Die Lücke, die der Tod von Staatssekretär a.D. C. C.Schmid in die Führung der Arbeitsgemeinschaft der Schutzvereinigungen für Wertpapierbesitz e. V. gerissen hatte, ist durch die Wahl des Wirtschaftsprüfers und Politikers Dr. Semler ausgefüllt worden. Zugleich wurde auf einer Mitgliederversammlung der Vorstand neu konstituiert. Dir. Alfred Günzel und Dr. Erich Röhlke wurden in den Vorstand berufen, zum geschäftsführenden Vorstandsmitglied Dr. Hellmuth Will, früher Oberbürgermeister von Königsberg, bestellt und RA Joachim Schlieckmann und Assessor Hans-Jürgen Koppenberg zu Geschäftsführern ernannt. Dr. Semler, seinerzeit wegen seiner kritischen Äußerungen an der Wirtschaftspolitik der alliierten Besatzungsmächte von diesen als Direktor des bizonalen Wirtschaftsrates in Frankfurt abberufen, umriß auf einer Pressekonferenz die Aufgaben, denen er sich besonders widmen würde. Er erklärte, daß die Grundsätze des Eigentumrechtes durch die Bestrebungen, die Mitbestimmungsgesetzgebung weiter auszudehnen, erneut gefährdet würden und daß einer solchen Politik ein energisches Nein gegenübergestellt werden müßte. Darüber hinaus erhalte die Schutzvereinigung neue Aufgaben bei der Wahrung der Eigentumsrechte im Falle einer Wiedervereinigung.

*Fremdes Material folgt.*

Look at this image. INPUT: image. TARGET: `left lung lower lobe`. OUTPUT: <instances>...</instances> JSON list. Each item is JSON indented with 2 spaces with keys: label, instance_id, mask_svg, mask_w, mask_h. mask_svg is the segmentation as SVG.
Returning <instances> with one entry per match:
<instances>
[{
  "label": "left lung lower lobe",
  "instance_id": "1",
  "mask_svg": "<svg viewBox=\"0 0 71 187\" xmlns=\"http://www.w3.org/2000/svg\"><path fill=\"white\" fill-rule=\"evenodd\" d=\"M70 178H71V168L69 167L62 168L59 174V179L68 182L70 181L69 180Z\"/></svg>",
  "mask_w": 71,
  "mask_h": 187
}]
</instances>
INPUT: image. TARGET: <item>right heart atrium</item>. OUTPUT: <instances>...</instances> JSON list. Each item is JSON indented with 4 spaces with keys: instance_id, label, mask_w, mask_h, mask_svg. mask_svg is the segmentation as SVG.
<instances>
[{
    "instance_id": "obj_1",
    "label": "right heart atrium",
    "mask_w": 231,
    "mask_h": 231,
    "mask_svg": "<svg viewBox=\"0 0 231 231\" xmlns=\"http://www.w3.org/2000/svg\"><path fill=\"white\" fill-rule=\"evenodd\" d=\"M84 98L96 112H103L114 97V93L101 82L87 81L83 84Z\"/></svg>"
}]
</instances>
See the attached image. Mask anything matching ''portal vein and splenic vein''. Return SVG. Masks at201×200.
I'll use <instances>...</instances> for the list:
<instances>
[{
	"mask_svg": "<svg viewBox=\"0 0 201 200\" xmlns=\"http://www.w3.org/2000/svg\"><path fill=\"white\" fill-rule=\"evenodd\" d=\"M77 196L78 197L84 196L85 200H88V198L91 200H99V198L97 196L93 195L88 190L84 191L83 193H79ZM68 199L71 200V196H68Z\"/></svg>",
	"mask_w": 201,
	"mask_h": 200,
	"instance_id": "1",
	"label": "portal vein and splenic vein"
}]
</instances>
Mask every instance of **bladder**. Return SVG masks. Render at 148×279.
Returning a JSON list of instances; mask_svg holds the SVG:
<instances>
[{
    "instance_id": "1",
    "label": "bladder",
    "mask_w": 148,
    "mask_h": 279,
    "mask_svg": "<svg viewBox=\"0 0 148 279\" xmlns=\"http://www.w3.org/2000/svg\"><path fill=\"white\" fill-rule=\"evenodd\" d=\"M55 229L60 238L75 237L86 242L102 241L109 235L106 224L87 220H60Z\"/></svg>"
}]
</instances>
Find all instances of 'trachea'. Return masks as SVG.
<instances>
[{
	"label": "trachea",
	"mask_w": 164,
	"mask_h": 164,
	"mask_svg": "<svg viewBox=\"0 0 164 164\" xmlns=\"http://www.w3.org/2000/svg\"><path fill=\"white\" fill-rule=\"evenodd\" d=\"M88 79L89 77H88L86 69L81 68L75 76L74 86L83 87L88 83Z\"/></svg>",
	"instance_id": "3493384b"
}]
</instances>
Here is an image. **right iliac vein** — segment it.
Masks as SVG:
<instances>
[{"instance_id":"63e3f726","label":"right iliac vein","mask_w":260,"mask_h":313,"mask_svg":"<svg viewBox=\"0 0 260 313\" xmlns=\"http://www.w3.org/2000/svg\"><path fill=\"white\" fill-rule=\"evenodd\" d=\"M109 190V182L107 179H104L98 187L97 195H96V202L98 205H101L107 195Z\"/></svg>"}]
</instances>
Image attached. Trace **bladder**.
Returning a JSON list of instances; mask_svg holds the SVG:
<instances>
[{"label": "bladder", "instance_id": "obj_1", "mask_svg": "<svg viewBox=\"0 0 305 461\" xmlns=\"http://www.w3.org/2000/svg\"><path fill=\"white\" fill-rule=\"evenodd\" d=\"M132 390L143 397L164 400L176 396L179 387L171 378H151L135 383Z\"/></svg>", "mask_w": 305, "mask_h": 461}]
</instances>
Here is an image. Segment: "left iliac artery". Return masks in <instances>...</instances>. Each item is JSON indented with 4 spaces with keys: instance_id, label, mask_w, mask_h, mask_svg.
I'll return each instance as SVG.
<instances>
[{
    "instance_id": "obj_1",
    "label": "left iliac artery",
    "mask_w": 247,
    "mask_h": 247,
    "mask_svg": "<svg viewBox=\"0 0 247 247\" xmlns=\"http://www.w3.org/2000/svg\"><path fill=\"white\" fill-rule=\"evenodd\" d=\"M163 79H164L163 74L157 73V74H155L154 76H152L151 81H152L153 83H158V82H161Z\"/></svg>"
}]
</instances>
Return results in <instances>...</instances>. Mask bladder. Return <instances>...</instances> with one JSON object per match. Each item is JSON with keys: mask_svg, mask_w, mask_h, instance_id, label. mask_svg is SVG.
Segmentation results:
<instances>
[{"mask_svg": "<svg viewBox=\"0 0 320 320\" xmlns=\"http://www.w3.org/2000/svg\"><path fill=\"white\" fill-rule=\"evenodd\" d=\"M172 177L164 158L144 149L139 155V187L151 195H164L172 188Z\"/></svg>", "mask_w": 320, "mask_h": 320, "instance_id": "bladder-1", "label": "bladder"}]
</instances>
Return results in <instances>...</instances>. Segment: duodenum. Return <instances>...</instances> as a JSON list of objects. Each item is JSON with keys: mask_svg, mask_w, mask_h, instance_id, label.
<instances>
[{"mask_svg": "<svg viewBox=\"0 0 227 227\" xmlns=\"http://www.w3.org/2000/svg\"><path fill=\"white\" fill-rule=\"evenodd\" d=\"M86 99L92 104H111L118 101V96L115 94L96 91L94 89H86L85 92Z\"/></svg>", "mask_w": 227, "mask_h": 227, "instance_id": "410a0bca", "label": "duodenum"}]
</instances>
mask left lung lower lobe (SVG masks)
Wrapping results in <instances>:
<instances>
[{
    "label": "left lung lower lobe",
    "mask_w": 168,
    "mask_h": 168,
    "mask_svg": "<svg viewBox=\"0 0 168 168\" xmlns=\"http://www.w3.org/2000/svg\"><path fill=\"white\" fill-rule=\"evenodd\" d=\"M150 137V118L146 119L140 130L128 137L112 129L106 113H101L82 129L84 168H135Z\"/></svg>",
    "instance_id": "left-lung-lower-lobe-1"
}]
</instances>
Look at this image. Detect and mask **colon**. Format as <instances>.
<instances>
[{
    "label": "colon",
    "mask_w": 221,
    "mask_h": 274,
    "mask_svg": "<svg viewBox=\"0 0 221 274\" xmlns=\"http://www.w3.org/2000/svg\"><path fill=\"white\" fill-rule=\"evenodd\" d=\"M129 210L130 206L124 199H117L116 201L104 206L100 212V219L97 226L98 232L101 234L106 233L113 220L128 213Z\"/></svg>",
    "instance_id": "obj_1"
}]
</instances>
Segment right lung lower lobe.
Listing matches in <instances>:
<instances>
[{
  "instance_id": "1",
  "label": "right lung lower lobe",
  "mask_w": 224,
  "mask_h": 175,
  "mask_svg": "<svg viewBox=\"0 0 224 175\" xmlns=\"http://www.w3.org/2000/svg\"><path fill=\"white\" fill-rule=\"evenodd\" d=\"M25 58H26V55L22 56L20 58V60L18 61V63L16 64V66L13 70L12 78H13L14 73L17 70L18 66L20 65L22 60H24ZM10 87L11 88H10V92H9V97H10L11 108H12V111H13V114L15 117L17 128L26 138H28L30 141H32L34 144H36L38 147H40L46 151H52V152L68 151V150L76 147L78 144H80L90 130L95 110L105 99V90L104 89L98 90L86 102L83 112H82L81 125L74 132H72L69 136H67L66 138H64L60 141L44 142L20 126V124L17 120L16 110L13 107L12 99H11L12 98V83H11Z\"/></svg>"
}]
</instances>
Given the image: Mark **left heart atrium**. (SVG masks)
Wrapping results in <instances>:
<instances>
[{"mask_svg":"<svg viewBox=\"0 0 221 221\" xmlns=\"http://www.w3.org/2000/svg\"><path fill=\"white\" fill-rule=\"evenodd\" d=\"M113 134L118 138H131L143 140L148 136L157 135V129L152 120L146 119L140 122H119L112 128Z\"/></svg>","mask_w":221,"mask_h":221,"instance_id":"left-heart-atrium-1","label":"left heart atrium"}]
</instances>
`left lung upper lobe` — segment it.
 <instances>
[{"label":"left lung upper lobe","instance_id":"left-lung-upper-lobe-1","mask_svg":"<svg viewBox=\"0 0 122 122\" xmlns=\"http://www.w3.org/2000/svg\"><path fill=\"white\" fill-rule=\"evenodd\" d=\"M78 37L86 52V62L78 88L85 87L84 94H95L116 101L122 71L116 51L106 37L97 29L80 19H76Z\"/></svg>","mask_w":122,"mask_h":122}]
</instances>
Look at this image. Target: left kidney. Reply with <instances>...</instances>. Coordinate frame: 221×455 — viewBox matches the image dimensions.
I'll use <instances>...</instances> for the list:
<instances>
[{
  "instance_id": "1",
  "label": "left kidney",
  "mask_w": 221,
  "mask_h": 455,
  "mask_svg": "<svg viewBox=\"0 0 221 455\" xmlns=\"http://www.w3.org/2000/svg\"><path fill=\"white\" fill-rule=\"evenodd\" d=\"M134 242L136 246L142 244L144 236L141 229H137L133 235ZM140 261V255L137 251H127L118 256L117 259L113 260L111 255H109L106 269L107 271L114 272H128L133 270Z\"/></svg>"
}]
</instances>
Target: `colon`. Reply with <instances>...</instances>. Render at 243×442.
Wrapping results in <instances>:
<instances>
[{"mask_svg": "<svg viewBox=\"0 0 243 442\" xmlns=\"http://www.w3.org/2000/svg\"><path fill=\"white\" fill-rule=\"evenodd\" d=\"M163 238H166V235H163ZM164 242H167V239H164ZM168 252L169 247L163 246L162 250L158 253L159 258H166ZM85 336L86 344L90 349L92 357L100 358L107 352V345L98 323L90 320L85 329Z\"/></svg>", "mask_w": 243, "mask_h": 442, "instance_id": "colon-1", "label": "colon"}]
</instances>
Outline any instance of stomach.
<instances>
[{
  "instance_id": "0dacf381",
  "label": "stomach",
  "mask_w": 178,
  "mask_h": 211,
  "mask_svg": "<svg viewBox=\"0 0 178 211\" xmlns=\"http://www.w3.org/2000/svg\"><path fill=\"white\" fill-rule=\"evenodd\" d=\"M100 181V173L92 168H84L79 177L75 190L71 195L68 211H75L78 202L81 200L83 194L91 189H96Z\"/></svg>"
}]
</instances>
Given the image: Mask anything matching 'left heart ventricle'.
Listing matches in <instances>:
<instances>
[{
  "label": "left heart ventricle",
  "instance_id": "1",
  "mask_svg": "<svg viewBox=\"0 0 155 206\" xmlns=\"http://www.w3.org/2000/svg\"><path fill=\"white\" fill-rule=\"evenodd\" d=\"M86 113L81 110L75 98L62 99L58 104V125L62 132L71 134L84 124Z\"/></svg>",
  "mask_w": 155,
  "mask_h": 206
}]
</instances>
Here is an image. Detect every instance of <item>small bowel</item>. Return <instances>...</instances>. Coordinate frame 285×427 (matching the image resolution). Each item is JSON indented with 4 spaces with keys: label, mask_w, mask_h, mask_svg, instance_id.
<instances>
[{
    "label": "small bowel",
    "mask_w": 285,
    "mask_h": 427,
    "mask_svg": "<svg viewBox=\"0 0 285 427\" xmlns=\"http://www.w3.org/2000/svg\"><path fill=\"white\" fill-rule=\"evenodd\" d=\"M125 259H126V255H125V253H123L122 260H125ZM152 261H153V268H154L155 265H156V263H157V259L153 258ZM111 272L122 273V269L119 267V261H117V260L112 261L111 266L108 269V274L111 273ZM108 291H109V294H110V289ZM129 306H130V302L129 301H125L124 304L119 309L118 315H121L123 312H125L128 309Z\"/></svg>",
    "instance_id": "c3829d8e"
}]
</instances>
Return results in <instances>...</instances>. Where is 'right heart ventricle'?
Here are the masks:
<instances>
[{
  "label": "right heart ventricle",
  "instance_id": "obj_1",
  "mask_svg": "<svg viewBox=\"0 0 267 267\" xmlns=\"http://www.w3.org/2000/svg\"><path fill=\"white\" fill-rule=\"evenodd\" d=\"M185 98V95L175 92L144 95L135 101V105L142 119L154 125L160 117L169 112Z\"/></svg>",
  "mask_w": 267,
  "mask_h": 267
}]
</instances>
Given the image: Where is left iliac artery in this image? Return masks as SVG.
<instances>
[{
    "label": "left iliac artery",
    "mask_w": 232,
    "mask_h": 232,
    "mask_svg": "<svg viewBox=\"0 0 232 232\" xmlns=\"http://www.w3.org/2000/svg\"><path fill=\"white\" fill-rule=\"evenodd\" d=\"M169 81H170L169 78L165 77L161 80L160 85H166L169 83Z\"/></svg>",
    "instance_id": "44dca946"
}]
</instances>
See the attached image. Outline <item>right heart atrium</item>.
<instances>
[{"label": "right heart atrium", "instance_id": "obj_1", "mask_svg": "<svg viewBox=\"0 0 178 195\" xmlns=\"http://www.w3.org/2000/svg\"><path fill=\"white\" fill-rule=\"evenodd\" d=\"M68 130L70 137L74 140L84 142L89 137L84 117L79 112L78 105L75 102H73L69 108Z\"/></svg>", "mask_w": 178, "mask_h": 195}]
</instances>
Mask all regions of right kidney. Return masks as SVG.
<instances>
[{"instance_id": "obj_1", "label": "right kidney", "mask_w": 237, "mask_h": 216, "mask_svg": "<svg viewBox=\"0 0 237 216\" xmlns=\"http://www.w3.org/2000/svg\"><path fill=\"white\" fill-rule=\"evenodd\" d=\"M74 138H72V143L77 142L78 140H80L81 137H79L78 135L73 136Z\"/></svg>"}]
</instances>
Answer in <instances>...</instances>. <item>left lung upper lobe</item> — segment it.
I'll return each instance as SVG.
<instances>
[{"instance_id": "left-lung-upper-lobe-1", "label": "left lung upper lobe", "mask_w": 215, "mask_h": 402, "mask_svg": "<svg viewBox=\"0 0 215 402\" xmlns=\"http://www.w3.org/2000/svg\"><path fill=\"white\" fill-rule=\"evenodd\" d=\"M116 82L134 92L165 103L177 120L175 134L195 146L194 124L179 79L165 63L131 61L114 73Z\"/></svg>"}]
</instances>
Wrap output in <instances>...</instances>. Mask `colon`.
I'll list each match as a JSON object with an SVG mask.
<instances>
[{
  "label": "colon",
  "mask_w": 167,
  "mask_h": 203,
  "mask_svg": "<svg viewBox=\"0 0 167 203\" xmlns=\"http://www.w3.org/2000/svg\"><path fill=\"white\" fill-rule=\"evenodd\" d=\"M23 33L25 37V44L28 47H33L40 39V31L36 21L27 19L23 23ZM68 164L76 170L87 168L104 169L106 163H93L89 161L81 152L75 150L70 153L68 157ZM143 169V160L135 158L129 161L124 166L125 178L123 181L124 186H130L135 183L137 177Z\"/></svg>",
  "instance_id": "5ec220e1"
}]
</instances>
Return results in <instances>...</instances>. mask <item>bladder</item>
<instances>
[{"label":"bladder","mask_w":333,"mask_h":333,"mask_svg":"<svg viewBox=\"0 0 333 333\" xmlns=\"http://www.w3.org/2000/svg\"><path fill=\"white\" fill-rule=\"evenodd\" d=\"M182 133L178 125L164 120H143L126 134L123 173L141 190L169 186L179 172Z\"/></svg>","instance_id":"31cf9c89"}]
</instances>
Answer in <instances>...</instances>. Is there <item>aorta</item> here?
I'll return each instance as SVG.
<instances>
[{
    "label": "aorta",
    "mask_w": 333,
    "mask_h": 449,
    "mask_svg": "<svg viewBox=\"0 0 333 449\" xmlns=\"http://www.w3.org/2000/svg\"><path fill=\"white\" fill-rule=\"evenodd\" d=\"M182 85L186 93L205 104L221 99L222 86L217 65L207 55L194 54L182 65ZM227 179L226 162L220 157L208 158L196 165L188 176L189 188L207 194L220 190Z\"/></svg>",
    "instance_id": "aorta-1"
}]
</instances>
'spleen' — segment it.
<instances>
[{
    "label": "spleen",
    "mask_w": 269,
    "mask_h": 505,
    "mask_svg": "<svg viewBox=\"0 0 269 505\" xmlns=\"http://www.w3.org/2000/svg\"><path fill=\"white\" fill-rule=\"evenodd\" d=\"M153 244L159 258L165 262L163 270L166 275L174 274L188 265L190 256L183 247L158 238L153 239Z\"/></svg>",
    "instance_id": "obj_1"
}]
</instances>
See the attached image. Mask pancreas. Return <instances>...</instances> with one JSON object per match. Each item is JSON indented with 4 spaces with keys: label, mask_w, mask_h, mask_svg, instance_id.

Im einzelnen will Dr. Semler versuchen, den Einfluß des Aktionärs wieder zu stärken. Er sieht für notwendig an, die Auskunftspflicht der Verwaltung auszudehnen, den Umfang der Handlungsvollmacht eines Vorstandes festzulegen und dem Aktionär Einblick in die Geschäftsordnung für Vorstand und Aufsichtsrat zu ermöglichen. Die Gewinn- und Verlustrechnung müsse durch eine Bruttogewinnrechnung ersetzt werden, d. h. die Aktiengesellschaften hätten ihre Jahresumsätze mitzuteilen.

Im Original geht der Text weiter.